In this study, we analyzed the CUSUM and learning curve based on the CCI, rather than operation time. In the past, standardizing multiple complications into a single variable seemed impossible due to the absence of adequate methods. However, through introducing CCI, one representative complication index per patient can be estimated. To our knowledge, this is the first study to evaluate the learning curve using CCI. Because CCI is directly related to the patient’s outcome, this approach to the learning curve is more reasonable and intuitively understandable, than previous ones based on operation time. Our study can imply that simple effort to shorten the operation time may be less meaningful during the adoption and stabilization of a novel and complex surgical technique.

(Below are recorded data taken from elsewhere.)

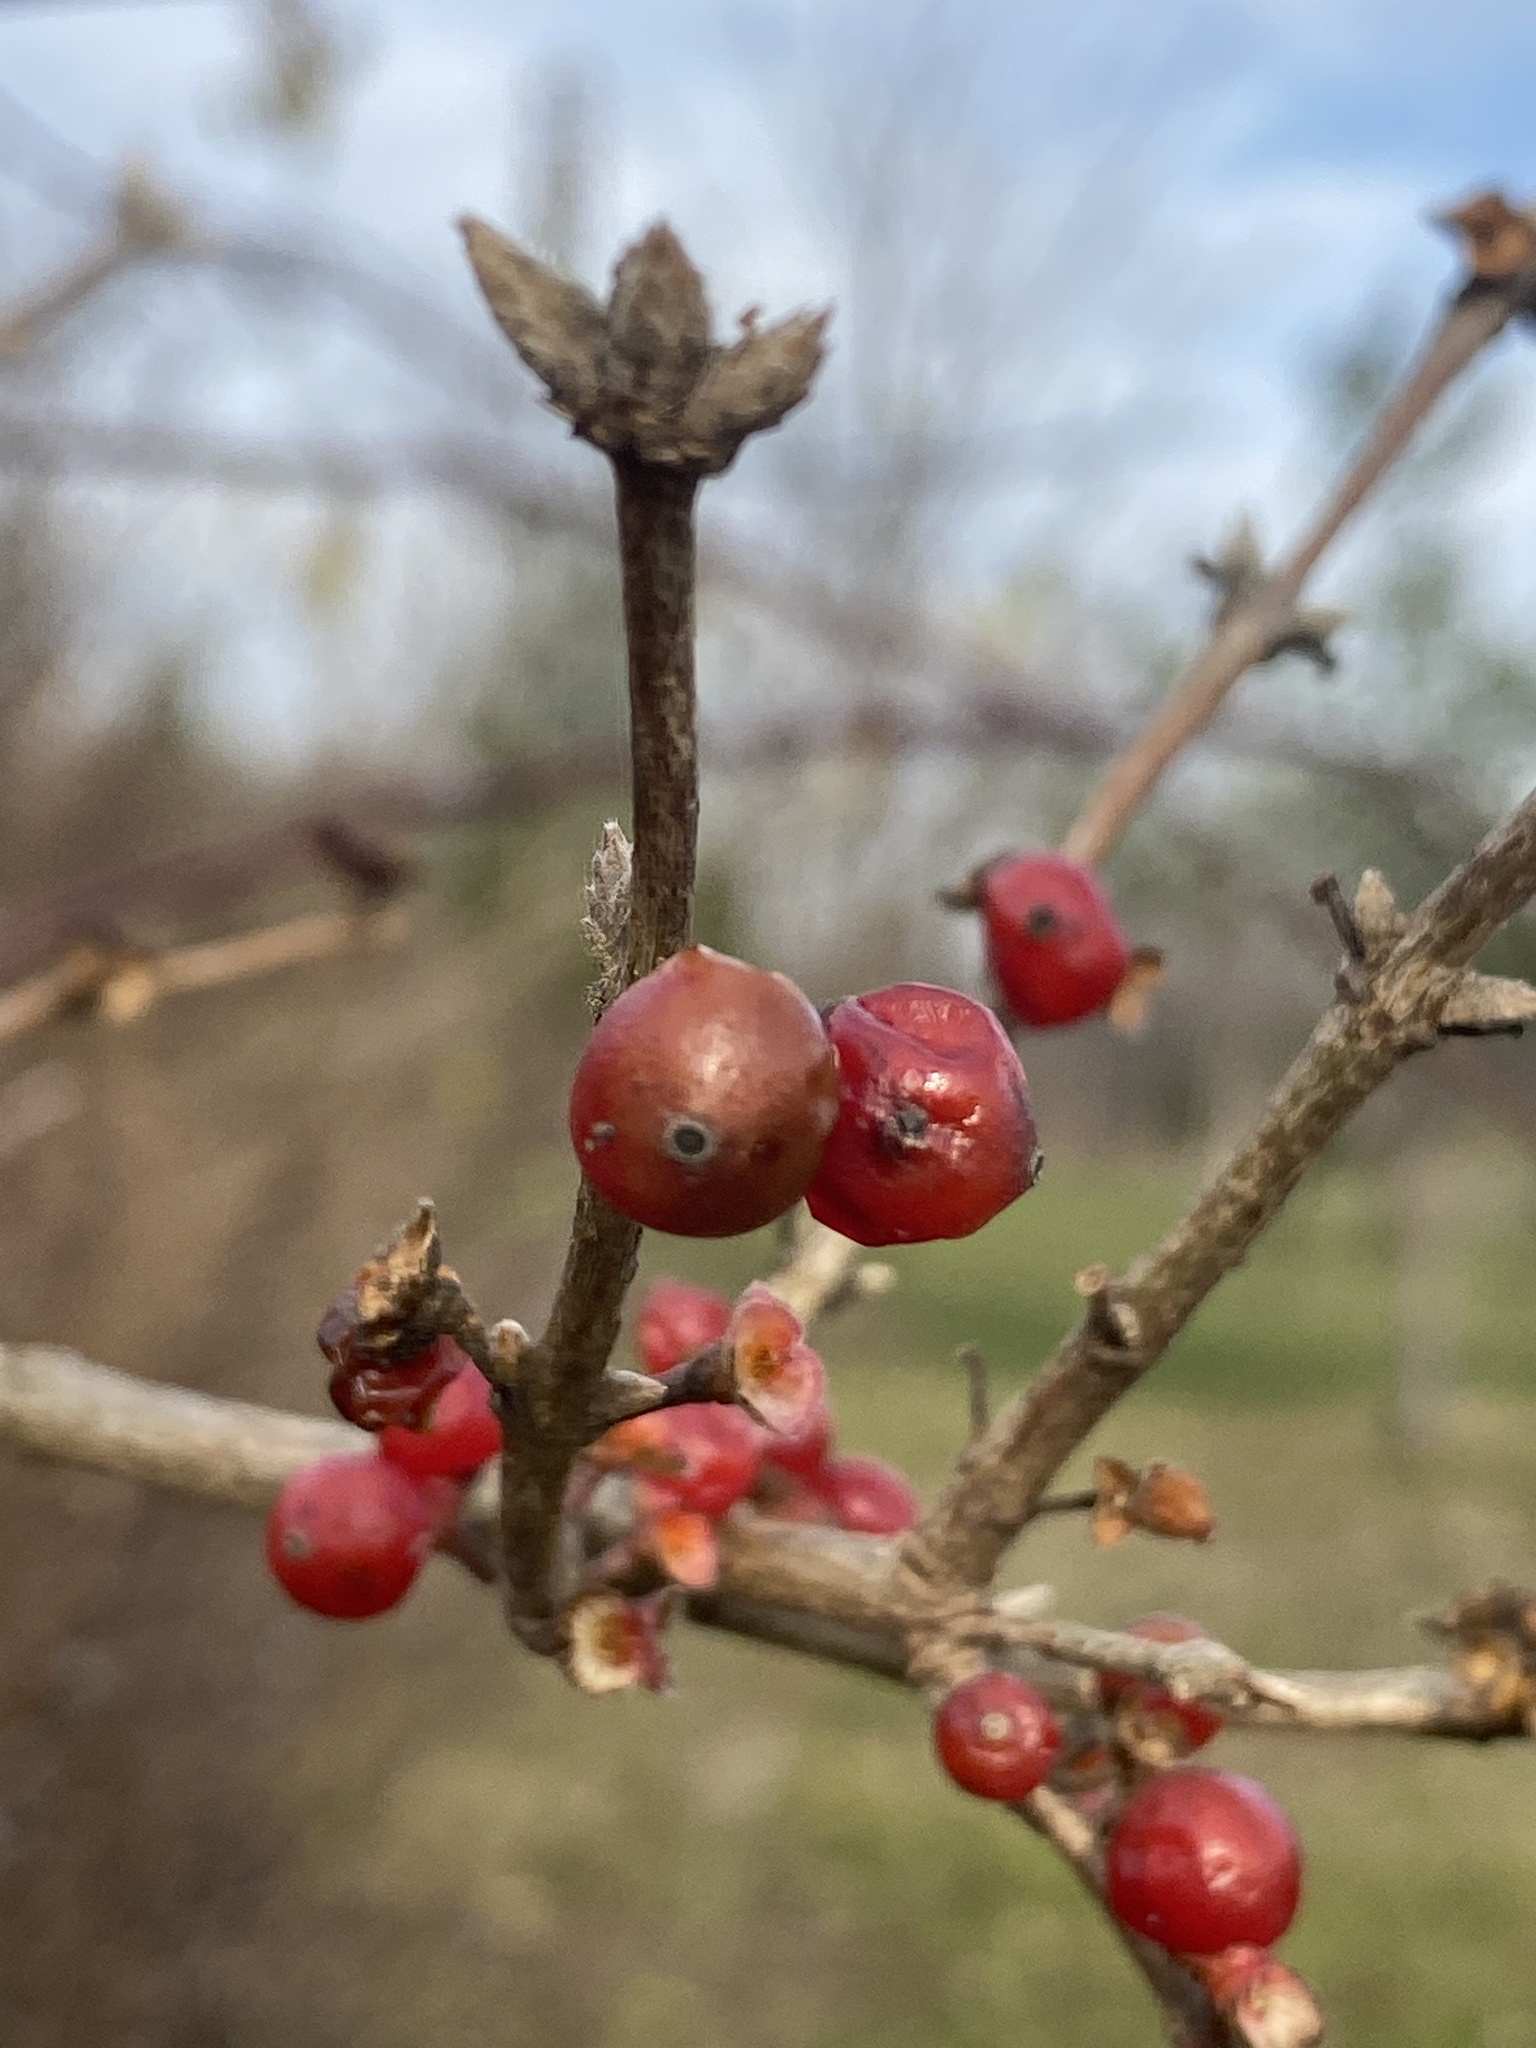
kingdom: Plantae
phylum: Tracheophyta
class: Magnoliopsida
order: Dipsacales
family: Caprifoliaceae
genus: Lonicera
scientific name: Lonicera maackii
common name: Amur honeysuckle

This study has some limitations. Firstly, since LATG and TLTG were performed in different time periods, there might be a discrepancy in laparoscopic surgical skills or chronologic changes in clinicopathologic factors between the TLTG and LATG groups. This time trend was inevitable when comparing old and new surgical techniques in retrospective analysis. To minimize this bias, we included all patients in the TLTG group from the first case, and all patients in the LATG group during the same period of TLTG for analysis. Besides, all surgeons at SNUH started performing TLTG in a similar period. Secondly, the sample size for QoL evaluation between TLTG and LATG was limited. In SNUH, an independent prospective cohort study was conducted to analyze only QoL of patients with gastrectomy, regardless of the purpose of the present study. When the current study was designed, the QoL survey for the independent prospective trial were already completed. Totally 84 patients in the current study had pertained QoL data recorded from an independent QoL cohort, and selection process were not based on specific criteria or intentions. Therefore, the independence of QoL data can be the unbiased evidence for current study. Despite the small sample size of QoL data, this is the first study comparing QoL over consecutive multiple time points during the year after operation between TLTG and LATG groups. Considering that a small sample size usually has a risk of yielding false-negative or low sensitivity results, the significant difference in QoL between TLTG and LATG, even in the multivariate analysis, still can be valuable. However, large-scale prospective RCTs are necessary to validate more robust evidence for QoL differences. Thirdly, this study did not include the linear stapling technique for both TLTG and LATG. Previous studies reported a tendency of wider lumen and less stenotic event in linear stapling technique than in circular stapling [50]. One recent study based on PSM analysis revealed that overall postoperative complications including stenotic event in esophagojejunostomy was not different between the two groups [51]. Since our modified hDST also demonstrated the low rate of stenotic complications, prospective randomized clinical trial between the circular stapling including our modified hDST and the linear stapling technique would be expected to provide valuable evidence in the future.

In conclusion, TLTG with hDST were associated with reduced grade I pulmonary complications and better QoL in terms of dysphagia, pain, eating, and odynophagia than LATG for patients with clinical stage I gastric cancer.